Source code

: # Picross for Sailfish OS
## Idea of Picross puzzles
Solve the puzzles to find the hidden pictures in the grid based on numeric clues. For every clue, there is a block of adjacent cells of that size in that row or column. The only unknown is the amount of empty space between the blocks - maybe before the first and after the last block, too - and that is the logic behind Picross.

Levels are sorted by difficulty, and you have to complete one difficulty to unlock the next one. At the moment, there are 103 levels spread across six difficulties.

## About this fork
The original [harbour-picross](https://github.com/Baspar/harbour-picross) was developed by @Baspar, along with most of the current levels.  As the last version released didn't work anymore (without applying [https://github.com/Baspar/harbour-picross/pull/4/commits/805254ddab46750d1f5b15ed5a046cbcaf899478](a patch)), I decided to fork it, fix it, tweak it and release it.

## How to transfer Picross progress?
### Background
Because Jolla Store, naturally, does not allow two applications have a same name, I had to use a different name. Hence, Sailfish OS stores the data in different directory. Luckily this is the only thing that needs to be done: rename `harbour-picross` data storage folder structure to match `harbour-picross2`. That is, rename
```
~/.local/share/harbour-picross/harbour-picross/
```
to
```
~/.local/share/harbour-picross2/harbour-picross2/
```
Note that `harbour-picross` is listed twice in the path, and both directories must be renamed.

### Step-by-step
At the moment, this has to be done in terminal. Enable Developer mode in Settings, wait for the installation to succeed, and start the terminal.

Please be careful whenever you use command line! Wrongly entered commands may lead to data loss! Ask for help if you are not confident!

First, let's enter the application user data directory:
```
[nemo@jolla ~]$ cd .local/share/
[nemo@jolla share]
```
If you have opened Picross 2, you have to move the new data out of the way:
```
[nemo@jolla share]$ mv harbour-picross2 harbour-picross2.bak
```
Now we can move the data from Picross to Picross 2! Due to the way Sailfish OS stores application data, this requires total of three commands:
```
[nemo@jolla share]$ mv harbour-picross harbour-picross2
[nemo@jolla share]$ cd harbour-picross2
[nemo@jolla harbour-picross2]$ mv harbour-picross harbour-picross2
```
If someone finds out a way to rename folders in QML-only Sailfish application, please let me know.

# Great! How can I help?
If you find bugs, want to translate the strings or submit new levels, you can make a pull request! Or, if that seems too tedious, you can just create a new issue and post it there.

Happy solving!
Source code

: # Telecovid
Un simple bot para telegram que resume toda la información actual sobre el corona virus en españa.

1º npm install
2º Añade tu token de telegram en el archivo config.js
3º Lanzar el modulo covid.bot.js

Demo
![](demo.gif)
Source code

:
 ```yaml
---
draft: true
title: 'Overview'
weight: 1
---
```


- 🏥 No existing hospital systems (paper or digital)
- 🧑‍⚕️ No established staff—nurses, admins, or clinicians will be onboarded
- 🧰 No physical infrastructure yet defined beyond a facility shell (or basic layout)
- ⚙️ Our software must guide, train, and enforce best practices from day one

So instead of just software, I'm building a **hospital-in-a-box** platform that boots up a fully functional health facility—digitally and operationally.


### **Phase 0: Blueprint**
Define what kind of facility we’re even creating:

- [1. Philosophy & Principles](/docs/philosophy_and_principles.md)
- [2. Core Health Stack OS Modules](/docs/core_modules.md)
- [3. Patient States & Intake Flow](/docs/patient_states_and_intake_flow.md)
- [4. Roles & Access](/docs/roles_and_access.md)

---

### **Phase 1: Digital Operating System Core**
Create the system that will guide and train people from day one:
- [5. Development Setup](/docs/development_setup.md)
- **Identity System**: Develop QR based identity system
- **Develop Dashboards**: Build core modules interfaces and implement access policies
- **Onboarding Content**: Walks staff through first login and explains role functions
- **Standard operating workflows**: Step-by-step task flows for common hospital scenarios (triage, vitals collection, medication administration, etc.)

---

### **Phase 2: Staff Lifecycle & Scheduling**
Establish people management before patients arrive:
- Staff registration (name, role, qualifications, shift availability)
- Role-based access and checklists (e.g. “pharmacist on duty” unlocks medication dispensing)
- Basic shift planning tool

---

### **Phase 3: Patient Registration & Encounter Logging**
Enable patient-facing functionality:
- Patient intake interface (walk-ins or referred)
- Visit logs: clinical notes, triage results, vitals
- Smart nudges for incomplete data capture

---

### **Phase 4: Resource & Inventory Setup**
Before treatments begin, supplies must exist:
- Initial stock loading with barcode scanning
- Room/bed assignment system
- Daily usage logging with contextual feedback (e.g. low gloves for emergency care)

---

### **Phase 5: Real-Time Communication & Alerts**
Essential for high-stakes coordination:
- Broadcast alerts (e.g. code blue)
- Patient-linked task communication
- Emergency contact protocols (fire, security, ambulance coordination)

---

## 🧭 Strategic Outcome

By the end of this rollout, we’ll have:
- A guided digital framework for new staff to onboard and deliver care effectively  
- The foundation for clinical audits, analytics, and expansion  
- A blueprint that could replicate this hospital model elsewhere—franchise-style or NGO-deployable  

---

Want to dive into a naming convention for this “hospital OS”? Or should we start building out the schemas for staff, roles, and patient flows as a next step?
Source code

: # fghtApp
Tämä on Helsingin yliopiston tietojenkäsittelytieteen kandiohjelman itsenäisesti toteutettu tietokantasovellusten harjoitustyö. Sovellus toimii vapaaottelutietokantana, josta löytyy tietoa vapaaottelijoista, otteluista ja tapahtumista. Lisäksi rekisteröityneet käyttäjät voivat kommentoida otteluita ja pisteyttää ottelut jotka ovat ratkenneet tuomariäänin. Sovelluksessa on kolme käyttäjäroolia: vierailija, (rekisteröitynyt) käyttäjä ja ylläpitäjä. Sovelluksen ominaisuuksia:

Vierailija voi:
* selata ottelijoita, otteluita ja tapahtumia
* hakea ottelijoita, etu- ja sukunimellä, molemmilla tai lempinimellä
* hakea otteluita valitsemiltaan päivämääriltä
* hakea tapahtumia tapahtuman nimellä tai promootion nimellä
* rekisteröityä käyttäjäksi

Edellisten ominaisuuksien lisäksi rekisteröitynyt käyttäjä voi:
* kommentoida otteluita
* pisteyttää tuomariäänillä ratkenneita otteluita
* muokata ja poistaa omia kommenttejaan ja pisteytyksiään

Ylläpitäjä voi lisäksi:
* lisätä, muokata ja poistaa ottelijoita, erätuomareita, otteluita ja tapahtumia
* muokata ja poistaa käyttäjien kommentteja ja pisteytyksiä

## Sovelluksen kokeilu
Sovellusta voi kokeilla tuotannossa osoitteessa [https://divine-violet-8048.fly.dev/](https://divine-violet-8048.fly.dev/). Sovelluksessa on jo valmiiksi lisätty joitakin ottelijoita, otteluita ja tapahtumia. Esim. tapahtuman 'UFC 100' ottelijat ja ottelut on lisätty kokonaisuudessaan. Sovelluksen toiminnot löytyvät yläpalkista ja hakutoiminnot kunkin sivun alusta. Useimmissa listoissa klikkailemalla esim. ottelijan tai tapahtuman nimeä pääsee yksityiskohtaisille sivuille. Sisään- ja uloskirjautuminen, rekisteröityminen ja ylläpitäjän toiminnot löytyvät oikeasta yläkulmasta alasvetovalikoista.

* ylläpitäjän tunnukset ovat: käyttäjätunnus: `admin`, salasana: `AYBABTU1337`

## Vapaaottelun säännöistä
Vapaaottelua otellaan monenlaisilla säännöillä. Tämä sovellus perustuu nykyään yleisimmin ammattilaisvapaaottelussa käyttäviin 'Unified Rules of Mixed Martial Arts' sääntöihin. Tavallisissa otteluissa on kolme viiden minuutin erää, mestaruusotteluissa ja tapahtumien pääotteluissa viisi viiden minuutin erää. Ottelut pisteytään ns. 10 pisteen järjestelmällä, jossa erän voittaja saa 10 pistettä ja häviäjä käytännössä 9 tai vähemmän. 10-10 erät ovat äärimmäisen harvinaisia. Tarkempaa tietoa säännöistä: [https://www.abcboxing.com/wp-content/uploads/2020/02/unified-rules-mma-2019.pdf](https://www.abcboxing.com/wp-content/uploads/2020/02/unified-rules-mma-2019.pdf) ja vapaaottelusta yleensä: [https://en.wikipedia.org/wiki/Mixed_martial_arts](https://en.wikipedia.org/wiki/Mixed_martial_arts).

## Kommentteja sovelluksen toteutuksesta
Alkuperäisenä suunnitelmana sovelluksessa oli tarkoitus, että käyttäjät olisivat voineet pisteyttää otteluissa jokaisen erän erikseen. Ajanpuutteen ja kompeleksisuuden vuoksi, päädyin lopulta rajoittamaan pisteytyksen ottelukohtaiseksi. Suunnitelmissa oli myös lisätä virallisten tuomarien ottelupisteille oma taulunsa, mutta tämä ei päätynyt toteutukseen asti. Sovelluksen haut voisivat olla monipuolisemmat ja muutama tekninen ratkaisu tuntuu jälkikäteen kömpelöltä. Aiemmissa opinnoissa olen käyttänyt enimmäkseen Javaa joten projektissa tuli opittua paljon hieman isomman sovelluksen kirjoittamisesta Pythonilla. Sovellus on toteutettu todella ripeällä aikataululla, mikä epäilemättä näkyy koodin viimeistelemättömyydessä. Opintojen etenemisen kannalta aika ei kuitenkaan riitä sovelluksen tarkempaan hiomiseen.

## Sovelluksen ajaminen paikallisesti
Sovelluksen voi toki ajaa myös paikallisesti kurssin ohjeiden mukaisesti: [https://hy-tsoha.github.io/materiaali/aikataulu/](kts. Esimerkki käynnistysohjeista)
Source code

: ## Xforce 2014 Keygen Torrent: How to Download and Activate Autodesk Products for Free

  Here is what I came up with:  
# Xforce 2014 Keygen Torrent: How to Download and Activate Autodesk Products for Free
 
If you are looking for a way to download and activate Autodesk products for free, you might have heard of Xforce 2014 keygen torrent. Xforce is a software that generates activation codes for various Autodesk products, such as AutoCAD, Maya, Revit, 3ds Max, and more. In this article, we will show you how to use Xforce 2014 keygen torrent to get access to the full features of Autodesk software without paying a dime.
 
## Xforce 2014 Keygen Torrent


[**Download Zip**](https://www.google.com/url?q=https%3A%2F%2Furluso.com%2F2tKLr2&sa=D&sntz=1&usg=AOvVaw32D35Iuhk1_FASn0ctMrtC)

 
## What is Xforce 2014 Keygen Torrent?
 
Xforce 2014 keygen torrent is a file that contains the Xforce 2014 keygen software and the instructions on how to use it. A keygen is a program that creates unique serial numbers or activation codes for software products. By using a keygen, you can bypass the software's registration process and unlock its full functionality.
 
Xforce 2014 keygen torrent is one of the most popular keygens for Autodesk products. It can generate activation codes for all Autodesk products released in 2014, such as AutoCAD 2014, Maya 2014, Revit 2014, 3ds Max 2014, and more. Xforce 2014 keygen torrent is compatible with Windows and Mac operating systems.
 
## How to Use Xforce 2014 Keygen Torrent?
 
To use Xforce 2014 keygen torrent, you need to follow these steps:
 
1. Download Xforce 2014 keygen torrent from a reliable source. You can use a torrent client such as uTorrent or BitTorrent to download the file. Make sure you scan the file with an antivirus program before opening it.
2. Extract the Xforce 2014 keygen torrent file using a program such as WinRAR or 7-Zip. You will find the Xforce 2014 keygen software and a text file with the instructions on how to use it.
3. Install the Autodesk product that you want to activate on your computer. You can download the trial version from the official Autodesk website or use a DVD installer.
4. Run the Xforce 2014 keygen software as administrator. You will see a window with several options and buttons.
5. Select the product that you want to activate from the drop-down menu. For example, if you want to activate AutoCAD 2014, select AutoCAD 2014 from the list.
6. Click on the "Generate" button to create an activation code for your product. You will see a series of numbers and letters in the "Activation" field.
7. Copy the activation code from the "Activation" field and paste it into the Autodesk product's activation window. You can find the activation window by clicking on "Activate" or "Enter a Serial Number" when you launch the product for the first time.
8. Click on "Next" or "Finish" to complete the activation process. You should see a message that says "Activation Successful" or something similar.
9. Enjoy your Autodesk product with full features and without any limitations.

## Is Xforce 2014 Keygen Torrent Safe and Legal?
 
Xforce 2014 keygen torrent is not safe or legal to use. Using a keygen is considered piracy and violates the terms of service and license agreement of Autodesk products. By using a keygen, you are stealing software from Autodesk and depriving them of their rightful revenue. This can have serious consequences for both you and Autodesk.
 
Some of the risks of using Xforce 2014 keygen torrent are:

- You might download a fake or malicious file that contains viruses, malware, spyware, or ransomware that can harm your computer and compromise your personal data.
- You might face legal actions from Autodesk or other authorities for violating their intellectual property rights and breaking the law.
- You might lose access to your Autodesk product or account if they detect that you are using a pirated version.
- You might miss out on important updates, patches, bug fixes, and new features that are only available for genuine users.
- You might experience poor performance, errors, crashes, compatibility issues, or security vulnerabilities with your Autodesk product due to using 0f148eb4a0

### Action item
Set aside each line above that includes the string "vitals" and report it.

### Reply to the exercise
- **Standard operating workflows**: Step-by-step task flows for common hospital scenarios (triage, vitals collection, medication administration, etc.)
- Visit logs: clinical notes, triage results, vitals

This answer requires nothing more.